Emoji are everywhere these days but despite the fact that research suggests that 80% of UK adults between six and 65 have used the colourful little characters at least once, they do tend to divide people into two distinct camps – one which seems them as an aberration of our language and another which sees them as the future of communication.

Emoji have been around for a couple of decades already, having been invented in Japan as a way of adding nuance to the text-only communications of the first feature phones. In the intervening years we have seen the characters grow in popularity – slowly at first, but rapidly in the past five years as smartphone technology really took hold.

Vyv Evans, who is a professor of linguistics at Bangor University, believes that while the availability of technology has aided the rise of emoji, the real reason for their popularity lies elsewhere:

They facilitate better emotional expression in digital communication. Text strips out the nuancing in a communicative signal that comes for free in spoken communication: we glean a lot about what others mean, from their gestures, facial expressions and especially intonation when people speak.

But that is all lost in digital communication. Emoji adds that back in, and has been rapidly adopted, especially by younger users, who say that it enables them to better express their emotions, and moreover, even makes them better communicators in the digital channel. And of course, using the visual medium, a wink or smile means the same in any language; hence this constitutes a universally recognised and intuitive form of communication.

The use of emoji really exploded with the support internationally in iOS 5 in 2011 and on Android a couple of years later, opening the use up to the tens of millions of iPhone users. We now have not one but two emoji-only social networks, we can use emoji as our passwords, you can order a pizza using emoji and you can even give someone the middle finger using the cute characters.

Emoji are even politically correct these days, with the release last year of emoji in six different skin colours. So why are emoji so popular and what does their increased use signify – if anything?

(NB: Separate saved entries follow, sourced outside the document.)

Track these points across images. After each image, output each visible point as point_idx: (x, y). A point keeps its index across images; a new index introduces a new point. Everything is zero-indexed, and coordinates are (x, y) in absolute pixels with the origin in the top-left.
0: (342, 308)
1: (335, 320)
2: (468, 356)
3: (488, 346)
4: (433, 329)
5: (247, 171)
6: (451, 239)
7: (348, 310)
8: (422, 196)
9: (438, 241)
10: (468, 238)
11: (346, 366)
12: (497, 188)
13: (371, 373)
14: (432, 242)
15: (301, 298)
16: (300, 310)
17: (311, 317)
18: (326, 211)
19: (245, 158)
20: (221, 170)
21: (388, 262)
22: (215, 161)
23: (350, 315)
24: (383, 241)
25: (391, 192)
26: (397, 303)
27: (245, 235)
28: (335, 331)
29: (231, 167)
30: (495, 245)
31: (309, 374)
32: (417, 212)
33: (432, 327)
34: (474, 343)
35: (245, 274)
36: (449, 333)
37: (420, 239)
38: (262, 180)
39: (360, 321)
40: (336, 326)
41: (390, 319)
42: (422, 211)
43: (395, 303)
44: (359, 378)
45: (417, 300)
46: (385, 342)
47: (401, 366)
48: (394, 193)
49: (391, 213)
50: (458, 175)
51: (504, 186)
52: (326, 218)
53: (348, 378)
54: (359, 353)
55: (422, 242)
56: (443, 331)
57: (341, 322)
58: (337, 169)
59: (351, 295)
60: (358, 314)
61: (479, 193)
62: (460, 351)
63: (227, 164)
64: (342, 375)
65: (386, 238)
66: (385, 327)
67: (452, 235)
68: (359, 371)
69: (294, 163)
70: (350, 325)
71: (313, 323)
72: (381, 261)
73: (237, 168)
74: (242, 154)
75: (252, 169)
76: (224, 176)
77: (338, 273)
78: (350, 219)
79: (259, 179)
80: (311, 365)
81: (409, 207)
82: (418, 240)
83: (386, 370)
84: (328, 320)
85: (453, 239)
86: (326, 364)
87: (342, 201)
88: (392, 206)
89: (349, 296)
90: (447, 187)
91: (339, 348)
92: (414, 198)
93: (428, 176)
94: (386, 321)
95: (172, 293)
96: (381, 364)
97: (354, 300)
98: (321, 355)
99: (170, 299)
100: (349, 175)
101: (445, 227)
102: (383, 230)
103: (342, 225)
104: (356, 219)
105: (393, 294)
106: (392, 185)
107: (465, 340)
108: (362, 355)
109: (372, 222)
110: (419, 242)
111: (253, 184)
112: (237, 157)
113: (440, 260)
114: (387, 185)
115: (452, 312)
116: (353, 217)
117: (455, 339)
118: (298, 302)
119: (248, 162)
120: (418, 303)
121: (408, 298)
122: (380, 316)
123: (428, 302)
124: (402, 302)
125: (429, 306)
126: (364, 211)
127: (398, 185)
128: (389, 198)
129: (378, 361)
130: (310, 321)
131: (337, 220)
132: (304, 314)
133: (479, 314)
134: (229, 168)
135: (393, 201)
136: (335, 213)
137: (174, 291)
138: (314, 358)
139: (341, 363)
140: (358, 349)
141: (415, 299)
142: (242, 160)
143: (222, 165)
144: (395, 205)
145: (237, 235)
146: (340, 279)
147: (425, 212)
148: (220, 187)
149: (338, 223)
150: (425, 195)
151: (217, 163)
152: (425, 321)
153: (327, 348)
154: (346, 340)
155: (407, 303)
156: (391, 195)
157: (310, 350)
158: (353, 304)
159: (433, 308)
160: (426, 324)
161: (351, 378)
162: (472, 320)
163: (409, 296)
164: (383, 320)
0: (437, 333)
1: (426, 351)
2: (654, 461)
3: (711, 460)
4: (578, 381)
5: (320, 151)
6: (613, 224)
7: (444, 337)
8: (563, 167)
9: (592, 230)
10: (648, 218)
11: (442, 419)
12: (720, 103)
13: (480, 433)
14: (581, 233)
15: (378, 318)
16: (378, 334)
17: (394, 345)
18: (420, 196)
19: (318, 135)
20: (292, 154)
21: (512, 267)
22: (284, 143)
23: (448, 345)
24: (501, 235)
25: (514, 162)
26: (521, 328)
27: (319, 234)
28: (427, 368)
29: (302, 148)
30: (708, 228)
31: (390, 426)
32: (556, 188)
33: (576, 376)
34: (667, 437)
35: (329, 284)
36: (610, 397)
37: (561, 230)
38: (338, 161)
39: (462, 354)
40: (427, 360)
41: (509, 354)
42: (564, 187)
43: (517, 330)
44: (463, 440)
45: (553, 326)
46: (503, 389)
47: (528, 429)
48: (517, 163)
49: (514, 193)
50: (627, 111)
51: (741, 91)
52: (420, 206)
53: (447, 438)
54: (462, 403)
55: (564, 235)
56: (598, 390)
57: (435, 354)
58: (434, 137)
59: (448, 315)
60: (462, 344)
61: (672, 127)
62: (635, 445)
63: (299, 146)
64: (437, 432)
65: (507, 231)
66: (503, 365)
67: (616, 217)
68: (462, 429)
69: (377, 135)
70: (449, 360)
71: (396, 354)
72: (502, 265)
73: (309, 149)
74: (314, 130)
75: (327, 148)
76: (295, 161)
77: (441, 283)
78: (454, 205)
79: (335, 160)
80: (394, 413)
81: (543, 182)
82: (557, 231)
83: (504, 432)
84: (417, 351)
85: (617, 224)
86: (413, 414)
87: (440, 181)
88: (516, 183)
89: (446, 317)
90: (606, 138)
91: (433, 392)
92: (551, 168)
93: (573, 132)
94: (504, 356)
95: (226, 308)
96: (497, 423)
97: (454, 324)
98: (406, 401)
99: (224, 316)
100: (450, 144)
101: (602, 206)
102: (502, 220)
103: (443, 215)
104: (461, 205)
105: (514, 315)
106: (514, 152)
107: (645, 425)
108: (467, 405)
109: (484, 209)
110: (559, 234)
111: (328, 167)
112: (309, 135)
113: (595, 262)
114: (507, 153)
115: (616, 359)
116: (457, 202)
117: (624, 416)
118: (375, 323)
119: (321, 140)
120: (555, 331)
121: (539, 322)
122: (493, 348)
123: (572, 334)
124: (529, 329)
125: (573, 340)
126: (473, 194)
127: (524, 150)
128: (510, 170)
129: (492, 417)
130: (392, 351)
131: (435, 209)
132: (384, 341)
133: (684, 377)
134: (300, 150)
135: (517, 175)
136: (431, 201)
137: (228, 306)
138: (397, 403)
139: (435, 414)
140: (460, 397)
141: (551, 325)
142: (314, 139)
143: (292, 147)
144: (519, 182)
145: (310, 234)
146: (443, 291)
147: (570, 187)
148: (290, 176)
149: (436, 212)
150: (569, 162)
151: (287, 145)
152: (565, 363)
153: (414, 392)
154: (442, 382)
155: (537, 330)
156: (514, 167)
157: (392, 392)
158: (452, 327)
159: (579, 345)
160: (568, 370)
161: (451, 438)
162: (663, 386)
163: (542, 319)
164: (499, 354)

According to self-title emoji expert and advocate, Nimrod Kramer, the launch of a bar in London where you can order drinks using only emoji is simply the tip of the iceberg for their potential. He said: I want to go to restaurants and order with emoji only. I want to use emoji for cashpoints, [but] they only have numbers for the passcode and for my Gmail password and to file a complaint at the police.

The truly global form of communication

While Kramer admits that using emoji is making him totally dumb he believes it is necessary, adding that the use of emoji is a way to annoy people in academia – students and professors who really believe in long PDFs, you give them a few emojis and them, then [say]: that is my dissertation, and see what they say.

Kramer goes a step further, suggesting that emoji is the language of the underprivileged: It is a class warfare, emojis are the way for the illiterate and uneducated to fight back against the establishment.

While many may scoff at the importance Kramer puts in characters which can be used to represent everything from poo to dancing Playboy bunnies, his views are backed up by Evans, who says they are the worlds only global form of communication. The scope of emoji, like any form of communication, is only limited by human imagination, and the communicative functions that language-like interaction serves, said Evans. There are emoji translations now available of Moby Dick, and Alice in Wonderland. There is now even an emoji movie in the works. In the future I predict that emoji will expand into usage in the professional digital sphere, especially as the technology becomes standard on laptops used by the business community. Emoji is today the worlds truly global form of communication.